++++ Excerpted passage

New feathers for Badly Burnt Cockatoo
Many species of exotic birds around the world are now endangered. In most cases this is result of human activity of one kind or another. Birds are threatened by the destruction of their natural habitats and by poaching. There are also many less obvious threats and these include power lines.
Recently, an endangered Carnaby’s cockatoo was treated at Perth Zoo in Australia following an incident involving power lines. The unfortunate bird was singed when it was sitting close to another bird which exploded!
The juvenile victim was taken to the zoo where he was nursed for a week to help him to recover from the shock and to gain the strength he required to undergo treatment. The young cockatoo was then adjudged to be fit enough to undergo the replacement of its damaged feathers. Despite his terrible ordeal, the cockatoo was eager to eat and so quickly began to improve.
But his feathers were so badly damaged that he would have been unable to fly again without the intervention of the vets at the zoo. They were able to give the bird new plumage using nothing more technical than matchsticks and superglue!
The burnt remains of the cockatoo’s original feathers were first cut away. Donor feathers were then shaped using matchsticks and were glued in place. The process is called "imping" and can be used to help domestic birds which have accidentally had their wings trimmed too short or to treat birds of prey which have sustained damage to their flight feathers.

++++++++
++++ Source data

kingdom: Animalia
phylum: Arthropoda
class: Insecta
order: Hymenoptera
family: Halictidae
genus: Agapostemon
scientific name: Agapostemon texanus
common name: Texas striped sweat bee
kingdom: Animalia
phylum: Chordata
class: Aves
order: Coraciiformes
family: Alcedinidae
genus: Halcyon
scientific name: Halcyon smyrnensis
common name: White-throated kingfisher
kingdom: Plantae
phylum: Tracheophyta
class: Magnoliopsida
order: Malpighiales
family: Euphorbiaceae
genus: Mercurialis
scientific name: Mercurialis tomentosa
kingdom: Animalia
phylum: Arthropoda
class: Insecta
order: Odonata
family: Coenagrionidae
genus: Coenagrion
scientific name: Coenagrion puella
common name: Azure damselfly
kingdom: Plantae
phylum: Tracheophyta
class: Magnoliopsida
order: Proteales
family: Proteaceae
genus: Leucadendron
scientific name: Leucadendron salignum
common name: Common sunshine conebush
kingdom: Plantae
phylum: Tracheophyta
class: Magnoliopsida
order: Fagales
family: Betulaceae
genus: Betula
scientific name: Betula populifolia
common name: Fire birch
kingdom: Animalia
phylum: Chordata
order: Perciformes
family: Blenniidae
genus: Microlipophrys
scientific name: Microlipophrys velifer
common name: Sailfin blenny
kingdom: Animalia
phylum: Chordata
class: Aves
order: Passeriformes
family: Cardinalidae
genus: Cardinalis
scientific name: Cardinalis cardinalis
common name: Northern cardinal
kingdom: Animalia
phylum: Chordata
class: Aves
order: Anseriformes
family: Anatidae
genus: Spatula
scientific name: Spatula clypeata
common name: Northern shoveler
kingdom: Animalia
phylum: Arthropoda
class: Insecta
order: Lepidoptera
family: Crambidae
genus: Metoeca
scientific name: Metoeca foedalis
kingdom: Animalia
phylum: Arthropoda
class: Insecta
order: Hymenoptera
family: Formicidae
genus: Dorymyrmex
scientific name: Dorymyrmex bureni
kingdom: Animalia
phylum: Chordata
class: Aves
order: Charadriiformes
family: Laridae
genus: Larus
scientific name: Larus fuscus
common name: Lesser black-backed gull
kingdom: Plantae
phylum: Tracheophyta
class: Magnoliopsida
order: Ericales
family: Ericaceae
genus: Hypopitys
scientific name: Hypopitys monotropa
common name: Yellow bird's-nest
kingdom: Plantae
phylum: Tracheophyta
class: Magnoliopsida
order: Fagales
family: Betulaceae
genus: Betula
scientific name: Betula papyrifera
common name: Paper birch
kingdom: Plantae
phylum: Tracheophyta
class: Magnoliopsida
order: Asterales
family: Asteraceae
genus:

++++++++

→ The problem: According to the article on the burnt cockatoo, what two materials did the zoo's vets use to give the bird new plumage?

→ Task answer: Matchsticks and superglue.